Saved entries
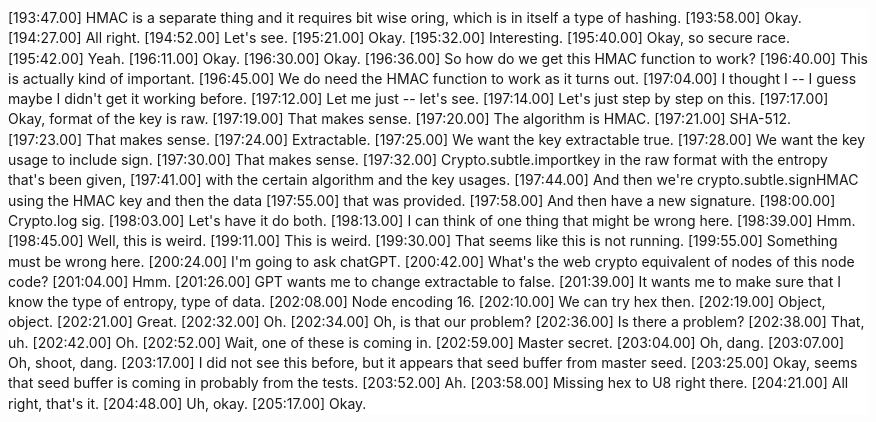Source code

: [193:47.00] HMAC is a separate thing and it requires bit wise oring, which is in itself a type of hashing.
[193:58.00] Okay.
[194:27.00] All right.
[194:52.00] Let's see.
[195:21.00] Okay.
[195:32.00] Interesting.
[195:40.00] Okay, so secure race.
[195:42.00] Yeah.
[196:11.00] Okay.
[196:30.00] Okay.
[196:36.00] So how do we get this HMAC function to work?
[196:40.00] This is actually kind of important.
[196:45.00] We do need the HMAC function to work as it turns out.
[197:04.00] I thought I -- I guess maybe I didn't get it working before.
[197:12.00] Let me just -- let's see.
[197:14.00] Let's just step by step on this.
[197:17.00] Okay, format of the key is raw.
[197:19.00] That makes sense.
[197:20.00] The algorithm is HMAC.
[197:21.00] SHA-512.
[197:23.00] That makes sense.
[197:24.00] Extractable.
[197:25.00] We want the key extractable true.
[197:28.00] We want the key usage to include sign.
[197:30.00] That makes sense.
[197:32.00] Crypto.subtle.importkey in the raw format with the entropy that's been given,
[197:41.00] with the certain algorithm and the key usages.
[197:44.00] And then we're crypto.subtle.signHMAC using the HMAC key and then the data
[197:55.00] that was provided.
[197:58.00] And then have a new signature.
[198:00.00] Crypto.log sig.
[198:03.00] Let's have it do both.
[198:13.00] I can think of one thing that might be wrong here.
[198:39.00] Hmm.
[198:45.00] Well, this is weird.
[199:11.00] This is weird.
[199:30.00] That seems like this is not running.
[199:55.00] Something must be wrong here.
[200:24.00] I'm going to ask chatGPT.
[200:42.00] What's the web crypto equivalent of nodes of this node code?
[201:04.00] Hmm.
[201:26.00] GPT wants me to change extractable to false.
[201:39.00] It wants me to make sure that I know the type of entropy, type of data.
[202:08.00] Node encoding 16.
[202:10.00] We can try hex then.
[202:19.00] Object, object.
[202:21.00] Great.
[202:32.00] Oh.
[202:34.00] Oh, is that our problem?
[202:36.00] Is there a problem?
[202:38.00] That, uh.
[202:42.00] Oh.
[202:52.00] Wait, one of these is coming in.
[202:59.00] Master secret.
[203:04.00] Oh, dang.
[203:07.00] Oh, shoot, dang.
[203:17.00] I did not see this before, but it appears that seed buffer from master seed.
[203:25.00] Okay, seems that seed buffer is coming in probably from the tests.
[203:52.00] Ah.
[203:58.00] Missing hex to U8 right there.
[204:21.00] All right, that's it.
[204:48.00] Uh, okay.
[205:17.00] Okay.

==

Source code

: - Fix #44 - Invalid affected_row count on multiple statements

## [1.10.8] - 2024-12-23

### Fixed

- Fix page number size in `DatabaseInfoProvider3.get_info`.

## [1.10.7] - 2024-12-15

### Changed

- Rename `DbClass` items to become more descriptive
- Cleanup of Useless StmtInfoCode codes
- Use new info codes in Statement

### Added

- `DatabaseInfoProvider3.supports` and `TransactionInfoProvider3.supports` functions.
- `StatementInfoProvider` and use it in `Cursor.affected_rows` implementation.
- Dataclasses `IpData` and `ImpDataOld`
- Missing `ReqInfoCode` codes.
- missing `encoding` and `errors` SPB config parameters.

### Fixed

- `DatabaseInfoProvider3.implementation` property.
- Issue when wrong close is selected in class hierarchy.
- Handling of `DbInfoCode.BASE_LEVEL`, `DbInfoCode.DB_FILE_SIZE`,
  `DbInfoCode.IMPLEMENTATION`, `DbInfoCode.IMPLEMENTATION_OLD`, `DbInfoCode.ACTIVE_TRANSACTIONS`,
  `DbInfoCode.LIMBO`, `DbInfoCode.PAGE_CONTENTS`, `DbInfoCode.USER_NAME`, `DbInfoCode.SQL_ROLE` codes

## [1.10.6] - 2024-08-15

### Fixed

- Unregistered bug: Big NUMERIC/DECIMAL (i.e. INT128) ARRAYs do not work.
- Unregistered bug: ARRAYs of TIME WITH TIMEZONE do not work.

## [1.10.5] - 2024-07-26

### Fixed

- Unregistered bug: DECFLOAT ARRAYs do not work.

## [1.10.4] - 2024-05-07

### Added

• Exercise brief:
Gather every line of the records above that contains the string "right" and copy each one. Case counts.

• Answer to this task:
[194:27.00] All right.
[203:58.00] Missing hex to U8 right there.
[204:21.00] All right, that's it.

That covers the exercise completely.